ENTRIES SHOWN:
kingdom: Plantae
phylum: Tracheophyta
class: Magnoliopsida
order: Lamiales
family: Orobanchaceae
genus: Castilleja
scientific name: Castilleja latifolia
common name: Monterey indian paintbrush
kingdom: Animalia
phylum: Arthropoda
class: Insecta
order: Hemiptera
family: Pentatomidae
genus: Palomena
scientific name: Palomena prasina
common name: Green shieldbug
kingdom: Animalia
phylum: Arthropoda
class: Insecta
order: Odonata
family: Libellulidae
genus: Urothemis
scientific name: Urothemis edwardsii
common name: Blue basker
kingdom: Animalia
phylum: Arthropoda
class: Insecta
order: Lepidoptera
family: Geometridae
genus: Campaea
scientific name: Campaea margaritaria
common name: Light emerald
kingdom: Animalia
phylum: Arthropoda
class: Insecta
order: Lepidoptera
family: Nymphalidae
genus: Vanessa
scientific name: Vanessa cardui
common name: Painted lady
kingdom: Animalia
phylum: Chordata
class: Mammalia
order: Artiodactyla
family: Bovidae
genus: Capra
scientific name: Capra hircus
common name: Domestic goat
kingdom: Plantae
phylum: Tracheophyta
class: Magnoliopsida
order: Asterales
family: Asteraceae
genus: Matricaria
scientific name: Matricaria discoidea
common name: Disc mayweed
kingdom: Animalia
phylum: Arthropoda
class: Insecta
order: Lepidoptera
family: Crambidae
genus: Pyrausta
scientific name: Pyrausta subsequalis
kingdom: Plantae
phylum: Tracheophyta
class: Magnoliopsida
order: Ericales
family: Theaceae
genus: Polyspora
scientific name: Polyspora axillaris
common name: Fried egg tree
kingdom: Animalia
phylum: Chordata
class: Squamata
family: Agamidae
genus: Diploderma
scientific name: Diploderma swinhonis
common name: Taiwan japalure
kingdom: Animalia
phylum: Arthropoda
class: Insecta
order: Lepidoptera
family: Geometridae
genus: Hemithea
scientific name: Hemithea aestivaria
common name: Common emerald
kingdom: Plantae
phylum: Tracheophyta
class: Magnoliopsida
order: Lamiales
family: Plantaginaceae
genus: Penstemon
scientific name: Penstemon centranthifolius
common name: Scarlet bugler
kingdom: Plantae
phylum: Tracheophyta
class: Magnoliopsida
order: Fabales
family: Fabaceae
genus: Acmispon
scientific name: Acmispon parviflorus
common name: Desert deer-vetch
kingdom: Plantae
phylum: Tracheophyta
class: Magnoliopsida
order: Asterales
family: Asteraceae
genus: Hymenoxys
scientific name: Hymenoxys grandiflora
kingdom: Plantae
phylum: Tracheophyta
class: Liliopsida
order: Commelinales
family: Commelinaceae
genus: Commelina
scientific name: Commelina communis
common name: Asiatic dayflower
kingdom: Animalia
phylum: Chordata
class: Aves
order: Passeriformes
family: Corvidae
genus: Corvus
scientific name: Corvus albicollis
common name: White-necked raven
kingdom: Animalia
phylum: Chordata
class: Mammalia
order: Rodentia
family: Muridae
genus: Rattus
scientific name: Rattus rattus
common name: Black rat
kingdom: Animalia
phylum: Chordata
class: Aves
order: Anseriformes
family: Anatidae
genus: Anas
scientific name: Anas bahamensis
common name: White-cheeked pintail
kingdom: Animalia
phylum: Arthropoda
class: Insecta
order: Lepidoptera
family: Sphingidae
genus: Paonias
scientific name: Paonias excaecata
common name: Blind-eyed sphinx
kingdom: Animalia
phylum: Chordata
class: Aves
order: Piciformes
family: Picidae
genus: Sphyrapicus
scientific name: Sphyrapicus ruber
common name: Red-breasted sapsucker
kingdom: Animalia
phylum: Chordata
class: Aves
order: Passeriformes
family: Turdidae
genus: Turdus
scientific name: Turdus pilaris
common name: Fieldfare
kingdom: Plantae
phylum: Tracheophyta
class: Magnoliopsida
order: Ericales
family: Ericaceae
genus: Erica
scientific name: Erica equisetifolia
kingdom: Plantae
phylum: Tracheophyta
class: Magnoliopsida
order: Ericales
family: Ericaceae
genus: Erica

GIVEN PROBLEM: Copy all of the rows above word for word.

RESULT OF THIS TASK:
kingdom: Plantae
phylum: Tracheophyta
class: Magnoliopsida
order: Lamiales
family: Orobanchaceae
genus: Castilleja
scientific name: Castilleja latifolia
common name: Monterey indian paintbrush
kingdom: Animalia
phylum: Arthropoda
class: Insecta
order: Hemiptera
family: Pentatomidae
genus: Palomena
scientific name: Palomena prasina
common name: Green shieldbug
kingdom: Animalia
phylum: Arthropoda
class: Insecta
order: Odonata
family: Libellulidae
genus: Urothemis
scientific name: Urothemis edwardsii
common name: Blue basker
kingdom: Animalia
phylum: Arthropoda
class: Insecta
order: Lepidoptera
family: Geometridae
genus: Campaea
scientific name: Campaea margaritaria
common name: Light emerald
kingdom: Animalia
phylum: Arthropoda
class: Insecta
order: Lepidoptera
family: Nymphalidae
genus: Vanessa
scientific name: Vanessa cardui
common name: Painted lady
kingdom: Animalia
phylum: Chordata
class: Mammalia
order: Artiodactyla
family: Bovidae
genus: Capra
scientific name: Capra hircus
common name: Domestic goat
kingdom: Plantae
phylum: Tracheophyta
class: Magnoliopsida
order: Asterales
family: Asteraceae
genus: Matricaria
scientific name: Matricaria discoidea
common name: Disc mayweed
kingdom: Animalia
phylum: Arthropoda
class: Insecta
order: Lepidoptera
family: Crambidae
genus: Pyrausta
scientific name: Pyrausta subsequalis
kingdom: Plantae
phylum: Tracheophyta
class: Magnoliopsida
order: Ericales
family: Theaceae
genus: Polyspora
scientific name: Polyspora axillaris
common name: Fried egg tree
kingdom: Animalia
phylum: Chordata
class: Squamata
family: Agamidae
genus: Diploderma
scientific name: Diploderma swinhonis
common name: Taiwan japalure
kingdom: Animalia
phylum: Arthropoda
class: Insecta
order: Lepidoptera
family: Geometridae
genus: Hemithea
scientific name: Hemithea aestivaria
common name: Common emerald
kingdom: Plantae
phylum: Tracheophyta
class: Magnoliopsida
order: Lamiales
family: Plantaginaceae
genus: Penstemon
scientific name: Penstemon centranthifolius
common name: Scarlet bugler
kingdom: Plantae
phylum: Tracheophyta
class: Magnoliopsida
order: Fabales
family: Fabaceae
genus: Acmispon
scientific name: Acmispon parviflorus
common name: Desert deer-vetch
kingdom: Plantae
phylum: Tracheophyta
class: Magnoliopsida
order: Asterales
family: Asteraceae
genus: Hymenoxys
scientific name: Hymenoxys grandiflora
kingdom: Plantae
phylum: Tracheophyta
class: Liliopsida
order: Commelinales
family: Commelinaceae
genus: Commelina
scientific name: Commelina communis
common name: Asiatic dayflower
kingdom: Animalia
phylum: Chordata
class: Aves
order: Passeriformes
family: Corvidae
genus: Corvus
scientific name: Corvus albicollis
common name: White-necked raven
kingdom: Animalia
phylum: Chordata
class: Mammalia
order: Rodentia
family: Muridae
genus: Rattus
scientific name: Rattus rattus
common name: Black rat
kingdom: Animalia
phylum: Chordata
class: Aves
order: Anseriformes
family: Anatidae
genus: Anas
scientific name: Anas bahamensis
common name: White-cheeked pintail
kingdom: Animalia
phylum: Arthropoda
class: Insecta
order: Lepidoptera
family: Sphingidae
genus: Paonias
scientific name: Paonias excaecata
common name: Blind-eyed sphinx
kingdom: Animalia
phylum: Chordata
class: Aves
order: Piciformes
family: Picidae
genus: Sphyrapicus
scientific name: Sphyrapicus ruber
common name: Red-breasted sapsucker
kingdom: Animalia
phylum: Chordata
class: Aves
order: Passeriformes
family: Turdidae
genus: Turdus
scientific name: Turdus pilaris
common name: Fieldfare
kingdom: Plantae
phylum: Tracheophyta
class: Magnoliopsida
order: Ericales
family: Ericaceae
genus: Erica
scientific name: Erica equisetifolia
kingdom: Plantae
phylum: Tracheophyta
class: Magnoliopsida
order: Ericales
family: Ericaceae
genus: Erica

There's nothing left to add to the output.